COMPLETE THE FOLLOWING
(a) In the trailer thread below, what is the price of the torsion axles option?
(b) Decide whether each statement agrees with the trailer thread below, answering yes or no and quoting the words that settle it: (i) The center walkway in the 6x12 v-nose layout measures 23 inches. (ii) The spare tire option costs $210. (iii) The baseline price for the trailer is $4,550.

PASSAGE PROVIDED
# Enclosed Trailer Options - Help me Decide



## SailingandSuch (Mar 24, 2013)

I've been saving up for an enclosed trailer this past year and wanted to wait until I got my taxes settled before going and spending what seems like a fortune on one.

I was up in arms between a 6x12 and a 7x14. I have been out in my shop for the past hour or so laying my tools out and chalking out a setup for a 6x12 v-nose. The center walkway is a little tight (23"....) so I'm going to just splurge for the 7x14 tandem. It's about $1,000 more.

Now I'm trying to decide which options are worth the money and would be valuable to me.

The company I'm looking at the baseline price for the trailer is $3,100. Once I pile my options on I get up to $4,550 before taxes. 

Options-

$210, +6" additional height
$525, torsion axles 
$75, spare tire
$210, custom color (light grey)
$210, screwless exterior
$225, v-nose

I'm trying to decide which ones I can nix.

-Screwless Exterior I figured it would look better and I wouldn't have to worry about losing screws and having leaks? 
-Custom Color My target clientele is the higher end market and almost every other enclosed trailer around seems to be white. I'd like to stick out slightly and look more professional. Is $210 worth that?

(Items from a data source)
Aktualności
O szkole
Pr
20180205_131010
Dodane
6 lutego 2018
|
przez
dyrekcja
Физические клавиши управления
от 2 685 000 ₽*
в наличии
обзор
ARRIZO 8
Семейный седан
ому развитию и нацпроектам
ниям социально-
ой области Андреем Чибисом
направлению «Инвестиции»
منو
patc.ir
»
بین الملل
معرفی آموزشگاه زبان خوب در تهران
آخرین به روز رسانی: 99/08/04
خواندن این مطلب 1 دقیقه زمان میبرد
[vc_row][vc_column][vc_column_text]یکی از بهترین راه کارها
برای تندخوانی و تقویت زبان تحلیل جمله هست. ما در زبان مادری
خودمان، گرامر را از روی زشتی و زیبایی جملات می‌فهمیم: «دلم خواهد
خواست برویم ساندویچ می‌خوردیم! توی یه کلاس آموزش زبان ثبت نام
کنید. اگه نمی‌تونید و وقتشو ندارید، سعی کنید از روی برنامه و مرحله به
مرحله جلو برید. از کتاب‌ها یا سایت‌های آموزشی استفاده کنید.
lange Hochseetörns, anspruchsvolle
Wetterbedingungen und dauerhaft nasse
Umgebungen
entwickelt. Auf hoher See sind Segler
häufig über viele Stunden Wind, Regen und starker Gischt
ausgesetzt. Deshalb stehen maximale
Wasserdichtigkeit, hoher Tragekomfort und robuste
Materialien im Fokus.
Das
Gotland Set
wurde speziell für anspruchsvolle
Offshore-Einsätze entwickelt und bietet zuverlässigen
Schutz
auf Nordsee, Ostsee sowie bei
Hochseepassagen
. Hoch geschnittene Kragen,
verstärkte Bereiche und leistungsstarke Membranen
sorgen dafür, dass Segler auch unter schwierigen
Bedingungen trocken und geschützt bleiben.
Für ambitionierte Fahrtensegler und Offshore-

==

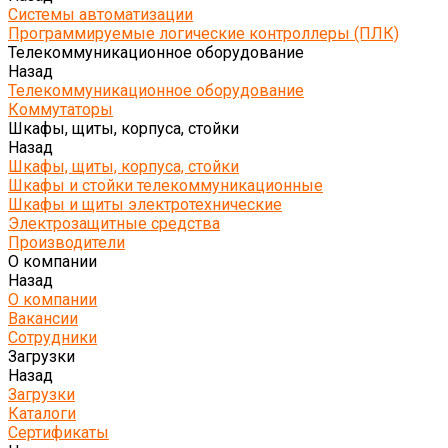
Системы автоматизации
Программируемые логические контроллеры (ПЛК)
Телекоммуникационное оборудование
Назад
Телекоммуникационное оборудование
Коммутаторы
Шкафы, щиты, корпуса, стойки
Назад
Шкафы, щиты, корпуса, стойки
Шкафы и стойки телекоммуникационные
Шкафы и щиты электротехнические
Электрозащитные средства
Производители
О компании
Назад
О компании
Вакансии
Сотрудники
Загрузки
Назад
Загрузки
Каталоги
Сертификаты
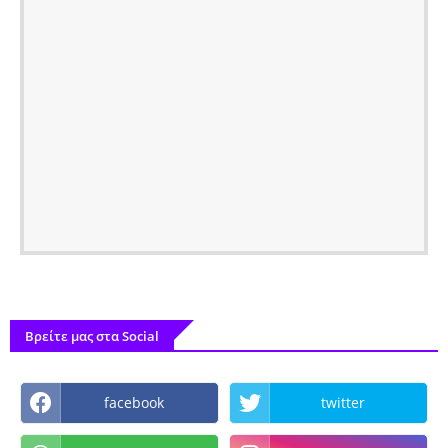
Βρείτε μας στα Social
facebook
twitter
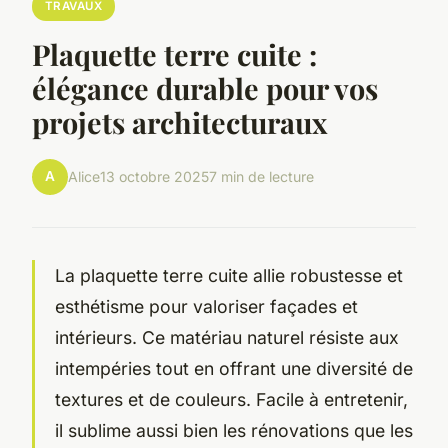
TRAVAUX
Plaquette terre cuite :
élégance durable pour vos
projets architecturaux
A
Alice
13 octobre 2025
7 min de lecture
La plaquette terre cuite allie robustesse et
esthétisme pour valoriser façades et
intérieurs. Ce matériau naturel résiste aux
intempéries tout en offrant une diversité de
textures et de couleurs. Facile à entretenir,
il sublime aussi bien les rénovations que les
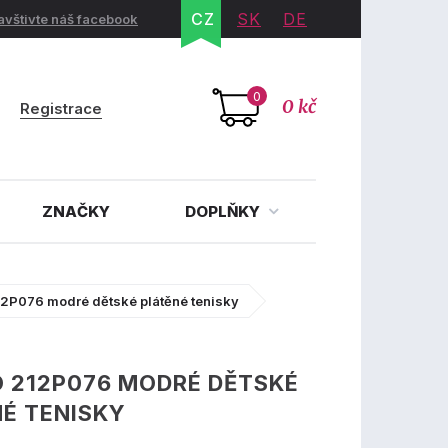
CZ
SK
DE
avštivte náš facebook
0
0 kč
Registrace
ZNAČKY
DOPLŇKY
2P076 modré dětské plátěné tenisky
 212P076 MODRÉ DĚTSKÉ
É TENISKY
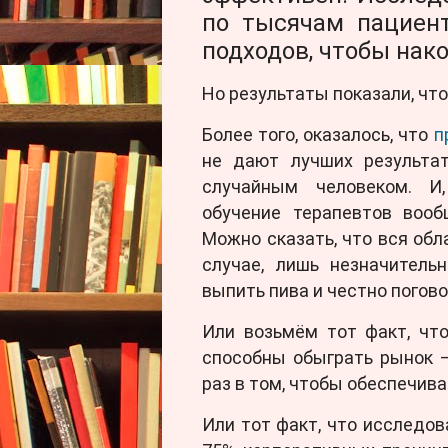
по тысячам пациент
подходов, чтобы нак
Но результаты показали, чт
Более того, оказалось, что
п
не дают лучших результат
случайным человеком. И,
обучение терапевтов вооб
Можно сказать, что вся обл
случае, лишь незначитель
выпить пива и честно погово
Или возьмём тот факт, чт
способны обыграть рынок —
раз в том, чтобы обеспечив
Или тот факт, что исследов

RESPONSES TO THE EXERCISE
(a) $525

(b)
(i) Yes: "The center walkway is a little tight (23"....)"
(ii) No: "$75, spare tire"
(iii) No: "the baseline price for the trailer is $3,100"